In the end, I was pissed off at how fucking arrogant the Germans could be, to make statements like that about selling off Greek soil. I was also angry at the level of geopolitical acumen of our retards in Athens, who so fucking quickly reverted to… uh oh, there it went… I was now doing the thing where your eyes don’t blink and you have an ‘epiphany…’ yes- those dudes in the papers that I read about in Uganda. Poorer country, at the edge of doom, barely hanging on, out of their wits and at the end of the road, resorting to the only comments that could ignite in them any self-respect… colonialism or imperialism or conquest… equating it to today’s ‘modern’ approaches to both of these: client state politics, pipeline real-politik and ‘shut up or I turn off the tap’ strong-arm tactics.
Finally I understood those weak, little-heard citizens who not only wanted a small share of what everyone else was getting, but also wished that those representing them were different, better… more advanced and altruistic. Home to roost, indeed.
Shame on the arrogance and thick skin of the strong. And shame on the small-minded, introspective inferiority complex of the weaker. It’s 2010. But I believe that maybe the day Monica blew Bill was year 0 for geosocial progress and liberalism. Welcome to year circa -14 (depending on when exactly Bill was blown) of our regressive, pathetic decline as a race.
Next week: The progress of my tanning initiative and why I may not have tan lines this summer! Don’t miss it!
2 Comments


Id just like to add how stupid Greek #2 was by pointing out his geographical ignorance of Germany being north of Hadrian’s wall. The fact that Hadrian’s wall is in Northern England and well Germany is south of that mark. I guess he meant to insult the Scottish instead of the Germans?

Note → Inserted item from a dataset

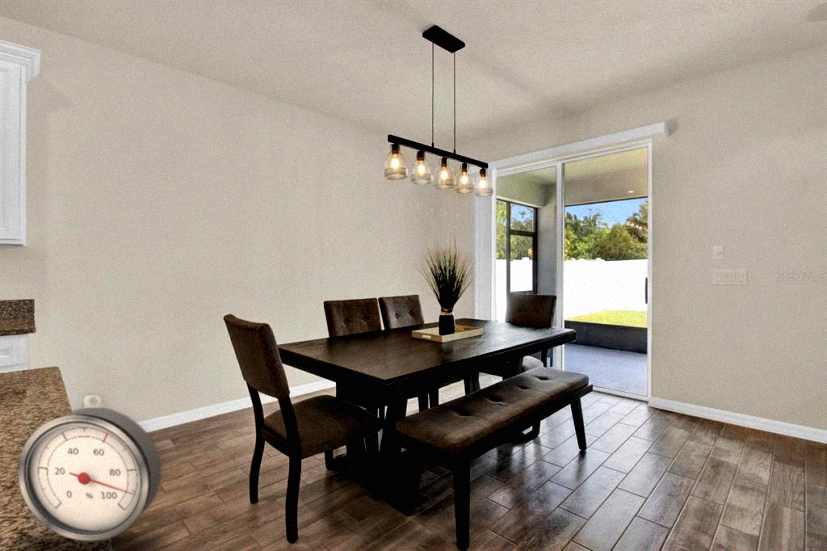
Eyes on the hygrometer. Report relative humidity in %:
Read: 90 %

Comment by BShaw March 4, 2010 @ 23:38That was my mistake. I paused while writing and thought is this right? For a little feedback, in fact I got confused because there were two lines of wall built in Britain by the Romans. The reference to Hadrian refers to his halt of Roman northward expansion right around the Rhine and the Black Forest and consolidation. Never really reached Berlin for good.